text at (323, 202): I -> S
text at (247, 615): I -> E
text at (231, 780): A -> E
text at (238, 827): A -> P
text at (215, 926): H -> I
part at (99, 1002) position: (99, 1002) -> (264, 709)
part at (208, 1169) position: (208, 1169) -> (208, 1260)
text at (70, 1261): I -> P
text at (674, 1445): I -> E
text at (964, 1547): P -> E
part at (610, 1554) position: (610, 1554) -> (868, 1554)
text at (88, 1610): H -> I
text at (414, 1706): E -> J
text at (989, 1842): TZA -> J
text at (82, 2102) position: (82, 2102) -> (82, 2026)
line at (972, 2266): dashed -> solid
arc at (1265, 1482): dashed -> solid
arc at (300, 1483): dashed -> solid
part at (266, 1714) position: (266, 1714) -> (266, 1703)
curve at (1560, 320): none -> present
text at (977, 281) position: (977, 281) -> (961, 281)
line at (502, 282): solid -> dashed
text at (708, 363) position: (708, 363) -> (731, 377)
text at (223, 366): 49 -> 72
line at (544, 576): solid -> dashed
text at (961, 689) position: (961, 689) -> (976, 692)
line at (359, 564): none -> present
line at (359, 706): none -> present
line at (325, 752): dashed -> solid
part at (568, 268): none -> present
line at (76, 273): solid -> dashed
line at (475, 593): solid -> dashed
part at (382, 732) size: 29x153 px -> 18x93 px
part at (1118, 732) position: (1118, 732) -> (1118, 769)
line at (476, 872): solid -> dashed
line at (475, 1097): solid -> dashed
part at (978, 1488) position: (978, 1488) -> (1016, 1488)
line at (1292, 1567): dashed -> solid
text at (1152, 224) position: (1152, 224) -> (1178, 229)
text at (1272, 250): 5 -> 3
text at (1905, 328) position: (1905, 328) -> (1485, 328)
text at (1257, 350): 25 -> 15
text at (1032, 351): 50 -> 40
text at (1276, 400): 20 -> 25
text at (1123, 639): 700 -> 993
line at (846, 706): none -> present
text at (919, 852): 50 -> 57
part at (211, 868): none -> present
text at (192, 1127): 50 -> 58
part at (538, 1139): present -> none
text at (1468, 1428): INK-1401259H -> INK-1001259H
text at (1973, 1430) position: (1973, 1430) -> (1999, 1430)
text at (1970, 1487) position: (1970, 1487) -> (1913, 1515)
——
Quote every line of these records word for word, with nothing added or left out.

text at (323, 202): I -> S
text at (247, 615): I -> E
text at (231, 780): A -> E
text at (238, 827): A -> P
text at (215, 926): H -> I
part at (99, 1002) position: (99, 1002) -> (264, 709)
part at (208, 1169) position: (208, 1169) -> (208, 1260)
text at (70, 1261): I -> P
text at (674, 1445): I -> E
text at (964, 1547): P -> E
part at (610, 1554) position: (610, 1554) -> (868, 1554)
text at (88, 1610): H -> I
text at (414, 1706): E -> J
text at (989, 1842): TZA -> J
text at (82, 2102) position: (82, 2102) -> (82, 2026)
line at (972, 2266): dashed -> solid
arc at (1265, 1482): dashed -> solid
arc at (300, 1483): dashed -> solid
part at (266, 1714) position: (266, 1714) -> (266, 1703)
curve at (1560, 320): none -> present
text at (977, 281) position: (977, 281) -> (961, 281)
line at (502, 282): solid -> dashed
text at (708, 363) position: (708, 363) -> (731, 377)
text at (223, 366): 49 -> 72
line at (544, 576): solid -> dashed
text at (961, 689) position: (961, 689) -> (976, 692)
line at (359, 564): none -> present
line at (359, 706): none -> present
line at (325, 752): dashed -> solid
part at (568, 268): none -> present
line at (76, 273): solid -> dashed
line at (475, 593): solid -> dashed
part at (382, 732) size: 29x153 px -> 18x93 px
part at (1118, 732) position: (1118, 732) -> (1118, 769)
line at (476, 872): solid -> dashed
line at (475, 1097): solid -> dashed
part at (978, 1488) position: (978, 1488) -> (1016, 1488)
line at (1292, 1567): dashed -> solid
text at (1152, 224) position: (1152, 224) -> (1178, 229)
text at (1272, 250): 5 -> 3
text at (1905, 328) position: (1905, 328) -> (1485, 328)
text at (1257, 350): 25 -> 15
text at (1032, 351): 50 -> 40
text at (1276, 400): 20 -> 25
text at (1123, 639): 700 -> 993
line at (846, 706): none -> present
text at (919, 852): 50 -> 57
part at (211, 868): none -> present
text at (192, 1127): 50 -> 58
part at (538, 1139): present -> none
text at (1468, 1428): INK-1401259H -> INK-1001259H
text at (1973, 1430) position: (1973, 1430) -> (1999, 1430)
text at (1970, 1487) position: (1970, 1487) -> (1913, 1515)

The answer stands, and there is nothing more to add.